Text passage
Returning characters

The characters of Hatta and Haigha (pronounced as the English would have said "hatter" and "hare") make an appearance, and are pictured (by Sir John Tenniel, not by Carroll) to resemble their Wonderland counterparts, the Hatter and the March Hare. However, Alice does not recognise them as such.

Dinah, Alice's cat, also makes a return – this time with her two kittens, Kitty (the black one) and Snowdrop (the white one). At the end of the book they are associated with the Red Queen and the White Queen respectively in the looking-glass world.

Though she does not appear, Alice's sister is mentioned. In both Alice's Adventures in Wonderland and Through the Looking-Glass, there are puns and quips about two non-existing characters, Nobody and Somebody. Paradoxically, the gnat calls Alice an old friend, though it was never introduced in Alice's Adventures in Wonderland.

Writing style and themes

Symbolism

The themes and settings of Through the Looking-Glass make it a kind of mirror image of Wonderland: the first book begins outdoors, in the warm month of May (4 May),[lower-alpha 1] uses frequent changes in size as a plot device, and draws on the imagery of playing cards; the second opens indoors on a snowy, wintry night exactly six months later, on 4 November (the day before Guy Fawkes Night),[lower-alpha 2] uses frequent changes in time and spatial directions as a plot device, and draws on the imagery of chess. In it, there are many mirror themes, including opposites, time running backwards, and so on.

The White Queen offers to hire Alice as her lady's maid and to pay her "Twopence a week, and jam every other day." Alice says that she doesn't want any jam today, and the Queen tells her: "You couldn't have it if you did want it. The rule is, jam tomorrow and jam yesterday—but never jam to-day." This is a reference to the rule in Latin that the word iam or jam meaning now in the sense of already or at that time cannot be used to describe now in the present, which is nunc in Latin. Jam is therefore never available today.[1]

Chess

Lewis Carroll's diagram of the story as a chess game

Whereas the first book has the deck of cards as a theme, this book is based on a game of chess, played on a giant chessboard with fields for squares. Most main characters in the story are represented by a chess piece or animals, with Alice herself being a pawn.

Available data
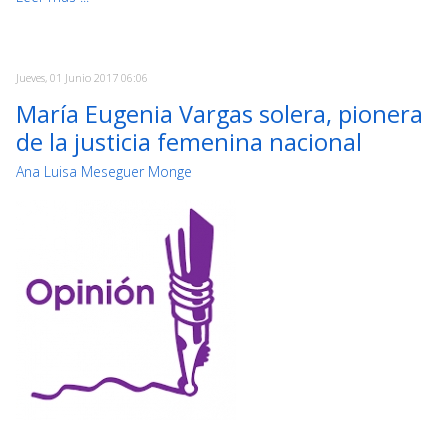
Jueves, 01 Junio 2017 06:06
María Eugenia Vargas solera, pionera
de la justicia femenina nacional
Ana Luisa Meseguer Monge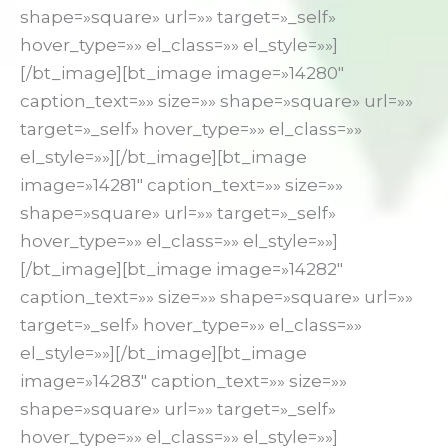
shape=»square» url=»» target=»_self»
hover_type=»» el_class=»» el_style=»»]
[/bt_image][bt_image image=»14280″
caption_text=»» size=»» shape=»square» url=»»
target=»_self» hover_type=»» el_class=»»
el_style=»»][/bt_image][bt_image
image=»14281″ caption_text=»» size=»»
shape=»square» url=»» target=»_self»
hover_type=»» el_class=»» el_style=»»]
[/bt_image][bt_image image=»14282″
caption_text=»» size=»» shape=»square» url=»»
target=»_self» hover_type=»» el_class=»»
el_style=»»][/bt_image][bt_image
image=»14283″ caption_text=»» size=»»
shape=»square» url=»» target=»_self»
hover_type=»» el_class=»» el_style=»»]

Your instructions
According to the text on Through the Looking-Glass, what are the names of Dinah's two kittens?

Response
Kitty (the black one) and Snowdrop (the white one).